Klaus Emmerich erzählt die Geschichte eines orientierungslosen Familienvaters an der Schnittstelle von italienischer und kölscher Mentalität, wobei er auf der Basis einer turbulenten Typenkomödie auf griffige Erzählmuster und auch auf manches Klischee zurückgreift letzteres durchaus bewußt, weil für Emmerich ein Klischee der Wahrheit wahrscheinlich am nächsten kommt. Da wird vor allem in der ersten Hälfte des Films nach Herzenslust gebrüllt, geschrien und getobt, und der spielfreudig aufgelegte Mario Adorf kann in seiner ganzen Leibesfülle den Archetyp eines schmierig-charmanten Italieners mit Familien- und Geschäftssinn und rheinischem Akzent breitflächig ausspielen. Wer diese anfänglich obendrein auch noch etwas atemlos geratenen Szenen erträgt, der wird zunehmend mit leiseren Zwischentönen belohnt, die sich folgerichtig entwickelt hinter den extrovertierten Typen zu erkennen geben. Da schimmern plötzlich Träume, Verstörungen, Ängste und Enttäuschungen durch, wird Francescos Odyssee zu einer Reise der »Selbstreinigung«, die er dank einer starken Ehefrau zu einem (vorläufigen) Ende bringt.
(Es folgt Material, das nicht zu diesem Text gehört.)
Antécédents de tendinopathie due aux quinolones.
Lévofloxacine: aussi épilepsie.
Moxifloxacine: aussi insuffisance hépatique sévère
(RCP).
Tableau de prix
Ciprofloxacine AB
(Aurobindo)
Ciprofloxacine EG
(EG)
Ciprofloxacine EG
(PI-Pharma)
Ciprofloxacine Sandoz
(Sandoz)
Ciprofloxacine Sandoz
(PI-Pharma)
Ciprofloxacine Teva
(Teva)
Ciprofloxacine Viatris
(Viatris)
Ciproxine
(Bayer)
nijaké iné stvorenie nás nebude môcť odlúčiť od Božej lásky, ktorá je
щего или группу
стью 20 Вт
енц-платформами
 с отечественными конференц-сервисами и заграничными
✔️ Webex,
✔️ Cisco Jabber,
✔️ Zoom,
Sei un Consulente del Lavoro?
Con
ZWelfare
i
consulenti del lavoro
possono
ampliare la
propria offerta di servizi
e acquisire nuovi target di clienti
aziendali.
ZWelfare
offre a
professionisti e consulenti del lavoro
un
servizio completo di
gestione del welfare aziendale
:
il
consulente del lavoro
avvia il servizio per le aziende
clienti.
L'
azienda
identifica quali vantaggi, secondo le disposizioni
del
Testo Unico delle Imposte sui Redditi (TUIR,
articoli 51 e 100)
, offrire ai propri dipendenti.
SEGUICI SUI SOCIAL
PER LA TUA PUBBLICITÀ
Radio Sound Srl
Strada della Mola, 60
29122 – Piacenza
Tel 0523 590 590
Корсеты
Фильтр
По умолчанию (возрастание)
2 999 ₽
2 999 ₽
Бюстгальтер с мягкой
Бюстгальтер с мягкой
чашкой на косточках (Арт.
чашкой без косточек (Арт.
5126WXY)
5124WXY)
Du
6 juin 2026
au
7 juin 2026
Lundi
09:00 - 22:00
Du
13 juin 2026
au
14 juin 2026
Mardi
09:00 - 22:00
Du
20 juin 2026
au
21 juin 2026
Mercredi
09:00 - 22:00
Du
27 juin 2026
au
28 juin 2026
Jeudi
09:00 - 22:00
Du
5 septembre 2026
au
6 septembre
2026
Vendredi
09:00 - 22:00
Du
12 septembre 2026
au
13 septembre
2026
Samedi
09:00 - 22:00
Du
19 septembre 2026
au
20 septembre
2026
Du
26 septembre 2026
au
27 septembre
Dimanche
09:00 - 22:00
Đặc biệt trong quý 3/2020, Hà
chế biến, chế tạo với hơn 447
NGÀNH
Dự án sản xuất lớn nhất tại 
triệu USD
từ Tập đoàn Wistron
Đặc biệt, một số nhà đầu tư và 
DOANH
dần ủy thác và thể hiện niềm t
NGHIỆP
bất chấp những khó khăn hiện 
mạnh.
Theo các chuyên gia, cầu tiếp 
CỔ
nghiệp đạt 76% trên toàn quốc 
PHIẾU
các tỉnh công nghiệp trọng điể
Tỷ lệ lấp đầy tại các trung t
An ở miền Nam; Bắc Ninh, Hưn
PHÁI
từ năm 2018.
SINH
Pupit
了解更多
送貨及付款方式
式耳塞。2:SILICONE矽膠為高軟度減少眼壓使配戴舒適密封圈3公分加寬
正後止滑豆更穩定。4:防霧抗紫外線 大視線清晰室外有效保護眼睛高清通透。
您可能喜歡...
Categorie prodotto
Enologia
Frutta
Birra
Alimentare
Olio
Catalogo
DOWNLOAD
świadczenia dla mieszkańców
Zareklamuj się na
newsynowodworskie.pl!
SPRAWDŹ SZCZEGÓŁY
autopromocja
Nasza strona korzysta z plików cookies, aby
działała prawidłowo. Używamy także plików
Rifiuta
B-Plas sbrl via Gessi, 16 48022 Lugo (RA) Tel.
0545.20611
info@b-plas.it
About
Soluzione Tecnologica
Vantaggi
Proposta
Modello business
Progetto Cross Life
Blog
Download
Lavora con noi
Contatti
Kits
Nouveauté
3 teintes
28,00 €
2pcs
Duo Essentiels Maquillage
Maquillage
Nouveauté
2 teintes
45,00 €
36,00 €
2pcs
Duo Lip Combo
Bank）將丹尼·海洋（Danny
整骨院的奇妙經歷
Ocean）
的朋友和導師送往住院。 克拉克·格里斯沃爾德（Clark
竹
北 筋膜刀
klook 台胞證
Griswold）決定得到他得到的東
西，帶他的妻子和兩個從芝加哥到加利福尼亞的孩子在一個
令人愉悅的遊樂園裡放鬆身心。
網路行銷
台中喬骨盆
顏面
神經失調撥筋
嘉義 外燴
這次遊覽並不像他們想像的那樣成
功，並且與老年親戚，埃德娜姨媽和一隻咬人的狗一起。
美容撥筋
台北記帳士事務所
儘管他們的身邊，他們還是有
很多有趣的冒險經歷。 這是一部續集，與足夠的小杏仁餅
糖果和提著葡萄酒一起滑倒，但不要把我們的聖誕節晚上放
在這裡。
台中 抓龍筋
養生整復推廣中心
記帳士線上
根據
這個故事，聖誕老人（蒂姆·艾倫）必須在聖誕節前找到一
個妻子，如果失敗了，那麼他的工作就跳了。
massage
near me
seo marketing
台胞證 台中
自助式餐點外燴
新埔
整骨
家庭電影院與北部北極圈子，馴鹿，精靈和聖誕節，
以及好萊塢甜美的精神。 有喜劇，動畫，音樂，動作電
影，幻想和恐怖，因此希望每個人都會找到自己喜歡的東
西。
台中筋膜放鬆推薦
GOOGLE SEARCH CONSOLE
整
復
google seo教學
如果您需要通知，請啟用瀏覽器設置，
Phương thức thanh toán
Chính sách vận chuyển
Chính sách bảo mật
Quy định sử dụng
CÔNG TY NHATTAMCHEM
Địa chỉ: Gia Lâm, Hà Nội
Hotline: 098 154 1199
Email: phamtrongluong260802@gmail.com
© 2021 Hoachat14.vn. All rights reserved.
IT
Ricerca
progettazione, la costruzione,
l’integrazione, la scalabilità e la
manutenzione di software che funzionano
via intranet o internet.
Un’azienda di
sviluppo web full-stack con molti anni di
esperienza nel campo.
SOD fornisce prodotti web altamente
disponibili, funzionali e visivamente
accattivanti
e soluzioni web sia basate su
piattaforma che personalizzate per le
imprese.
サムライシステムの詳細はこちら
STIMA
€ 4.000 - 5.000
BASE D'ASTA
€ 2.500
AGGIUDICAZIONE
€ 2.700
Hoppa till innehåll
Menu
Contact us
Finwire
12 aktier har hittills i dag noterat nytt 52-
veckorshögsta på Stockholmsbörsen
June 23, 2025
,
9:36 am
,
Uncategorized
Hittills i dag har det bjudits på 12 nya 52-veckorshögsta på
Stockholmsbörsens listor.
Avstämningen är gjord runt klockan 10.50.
Vor allem sind es die Nebenfiguren, die sich aus den engen Klischees befreien und Konturen gewinnen: die stets duldende Hilde, der »schlichte« Freund Karlheinz und auch der vermeintlich so engstirnige »Padrino«, der mit unerwartetem Einfühlungsvermögen, Wärme und Verständnis die Geschicke der Personen zu lenken weiß. Wer vom Kino nur »große« Kunst und hohen Anspruch erwartet, sollte eher einen Bogen um Pizza Colonia machen; wer aber Sympathie für eine kleine Geschichte mit Witz und Lokalkolorit aufbringen kann, der wird auch zu würdigen wissen, wie selten solche Geschichten im deutschen Kino geworden sind.
HPK: Pizza Colonia
Film-Dienst, Nr. 22, 29.10.1991
Mama mia. Mario Adorf als italienischer Pizza-Bäcker, was für ein origineller Einfall. Und dann diese schreckliche Familie dazu, laut, hektisch, geldgierig, wie sie eben sind, die Italiener, die hierzulande ihre belegten Teigscheiben an den Mann bringen wollen. Und Opa sieht aus wie ein Mafia-Boß, benimmt sich wie ein Mafia-Boß, ist aber gar kein Mafia-Boß. Was haben sie sich dabei gedacht, die Macher Bernd Schröder und Klaus Emmerich, als sie in ihrem WDR-Fernsehspiel Pizza Colonia alle nur denkbaren Klischees über die Italiener aufwärmten? Der Grundeinfall, eine italienische Familie zu zeigen, ihre Probleme in Deutschland zu schildern und ihre Alltagssorgen, das ist sicherlich für einen Film gut. Wie man sich ernsthaft dieser Problematik nähern kann, zeigte einst Werner Schroeter in seiner preisgekrönten Produktion Palermo oder Wolfsburg.
In dieser Klamotte hingegen, mit einem augenrollenden, armrudernden und radebrechenden Mario Adorf, wurden die wenigen zwischenmenschlichen Gefühle durch das Handlungschaos zugeschüttet. Abgesehen von den diversen Unzulänglichkeiten der Geschichte und der Inszenierung wurde auch noch die Hälfte des Dialogs in italienisch abgespult.